Question

Find the area of quadrilateral whose one diagonal is \[25cm\]long and the lengths of perpendiculars from the other two vertices are \[16.4cm\]and \[11.6{\text{ }}cm\]respectively.

Answer 1

Hint: We will draw a diagram according to the given information in the question. Thereafter, we will calculate the area of the triangle separately, by using diagonal as a base of both the triangles and height will be $16.4$cm and $11.6$cm. Further, we will add the area of both the triangles to get the area of quadrilateral.
Area of triangle \[ = \dfrac{1}{2} \times base \times height\]

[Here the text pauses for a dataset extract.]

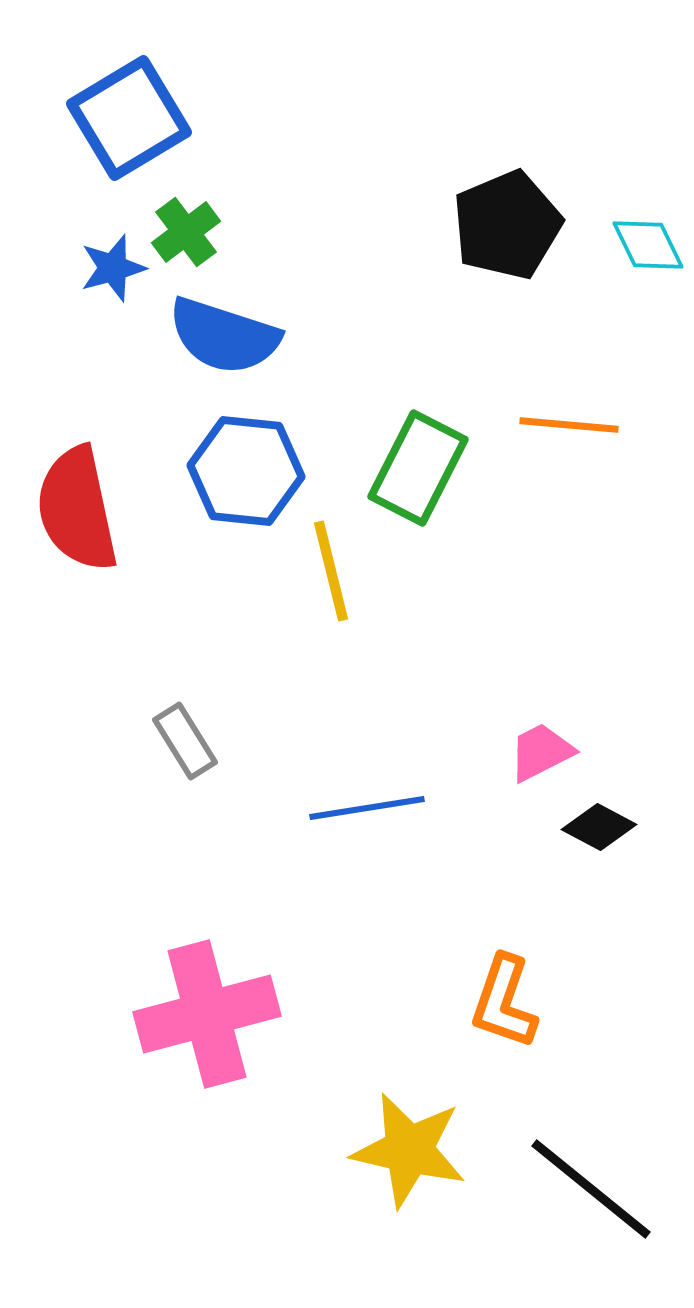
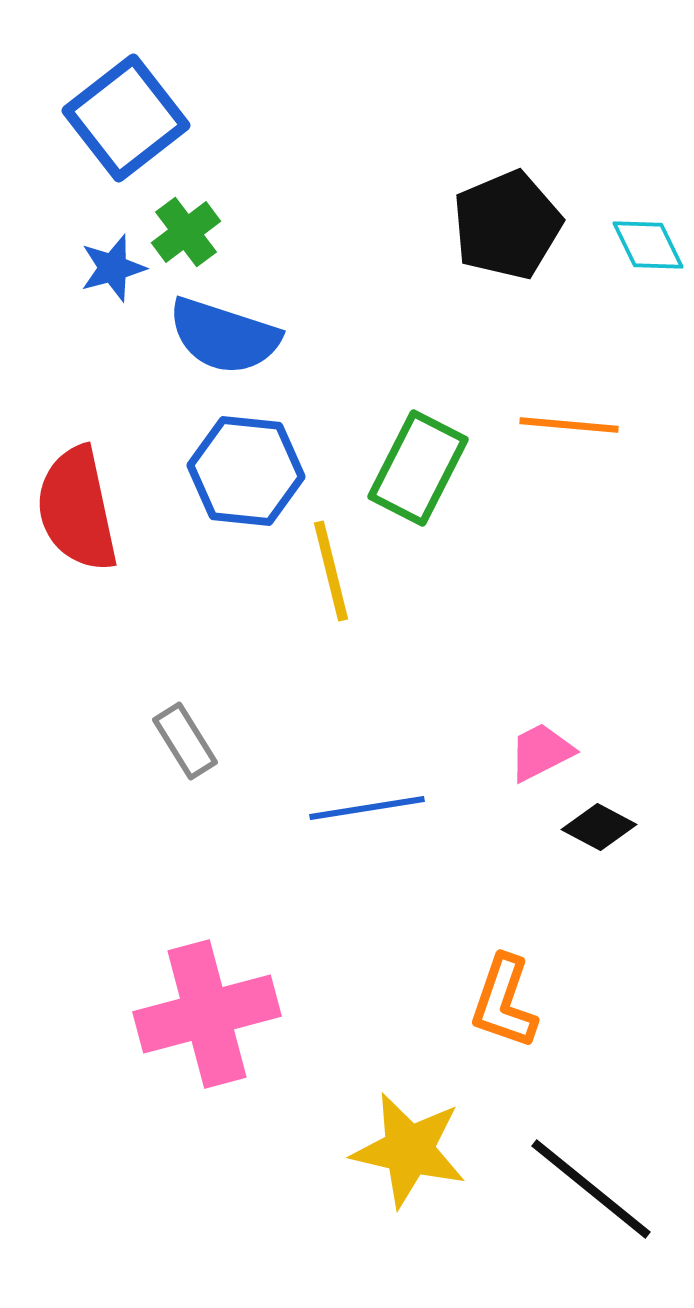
blue square: moved 3 px left; rotated 7 degrees counterclockwise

Complete step by step solution:

For calculating the area of quadrilateral $ABCD$
We will solve separately in two parts $\Delta ABC\,\,and\,\,\Delta ADC$
In $\Delta ADC$
$
  AC = 25cm \\
  DE = 16.4cm \\
 $
By using the formula of area
So area \[\Delta ADC = \dfrac{1}{2} \times base \times height\]
Here, base $ = 25cm$
And height$ = 16.4$, now but these value in the formula
Area $(\Delta ADC) = \dfrac{1}{2} \times 25 \times 16.4$
$ = 25 \times 8.2$
Area $(\Delta ADC) = 205.00c{m^2}$
Now, in $\Delta ABC$,
Area $(\Delta ABC) = \dfrac{1}{2} \times base \times height$
$AC(base) = 25cm$
$BF(height) = 11.6cm$
Now, put these values in the formula.
Area \[(\Delta ABC) = \dfrac{1}{2} \times 25 \times 11.6\]
$ = 25 \times 5.8$
$ = 145c{m^2}$
Now, we will add the area $(\Delta ABC)$ and area $(\Delta ADC)$to get the area of quadrilateral $ABCD$
Area quadrilateral of $ABCD = area(\Delta ABC) + area(\Delta ADC)$
$ = 145c{m^2} + 205c{m^2}$
$ = 350c{m^2}$
Therefore, the area of quadrilateral $ABCD$ is $350c{m^2}$


Note: Students must know the area of the triangle \[ = \dfrac{1}{2} \times base \times height\]. Students will find the area of two triangles then at these two areas to find the area of the quadrilateral.